That’ll Be the Day

Even in Texas, where everything’s bigger, the little guys can still win one. In the latest case, the little guys are the nearly 40 private music museums across the Lone Star State. Their defeated foe? A plan backed by Governor Greg Abbott, Austin politicians, and the state’s preservation board to build a taxpayer-funded Texas State Music Museum.

As the Houston Chronicle gleefully reports, two bills to establish the state-run museum died in the legislature late last month. That news pleased those who have long been developing their own Museum of American Music History in Houston. But the failure to create an official state music museum also gave the owners and operators of Texas’s numerous small, independent music museums cause to celebrate.

The Chronicle noted the many musical styles and influences that make up Texas’s “rich music history”—everything from German polka to Mexican folk to country to blues. “That history was developed in small towns and cities in every corner of Texas, where small museums celebrate and highlight that past,” according to the paper. “There’s Turkey, where the Bob Wills Museum is located. And San Benito’s Freddy Fender Museum and the Buddy Holly Center in Lubbock, along with Arlington’s Texas Blues Museum and the Light Crust Doughboys Hall of Fame and Museum in Hillsboro.”

But as plans began for the big state museum, these community museums spotted a threat.
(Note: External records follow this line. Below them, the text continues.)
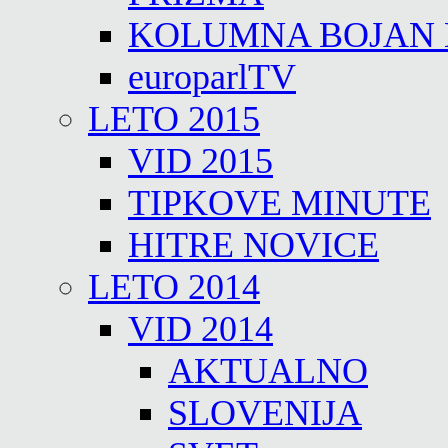
KOLUMNA BOJAN
europarlTV
LETO 2015
VID 2015
TIPKOVE MINUTE
HITRE NOVICE
LETO 2014
VID 2014
AKTUALNO
SLOVENIJA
Austin, with its hip indie music scene and “Keep Austin Weird” ethos, was seen as encroaching on claims of musical tradition in other parts of the state. As host city of the annual South By Southwest conference and festivals, which draw an international music, film, and tech industry crowd, the city already dominates the state’s modern music scene. Who wants to give Austin even more influence over Texas culture? The opening of a central museum would have also made it harder for museums of narrower or niche focus to remain open.

One such museum is the Texas Polka Music Museum in Schulenburg. Based on its website, there’s nothing flashy or interactive about this museum. But it does appear to be run by its board of directors, an earnest group of polka-loving Texans who are keeping alive the tradition passed down from their German, Polish, and Czech immigrant ancestors. The TPMM opened in 2010 in a historic building in downtown Schulenburg, serving to conserve polka history, showcase polka bands and DJs, and organize an annual polka festival.

And don’t forget the Tex Ritter Museum at the Texas Country Music Hall of Fame in Carthage, in Panola County.

A small-town museum is as American as apple pie, and it’s why The Scrapbook is dancing a polka on the grave of the Texas State Music Museum.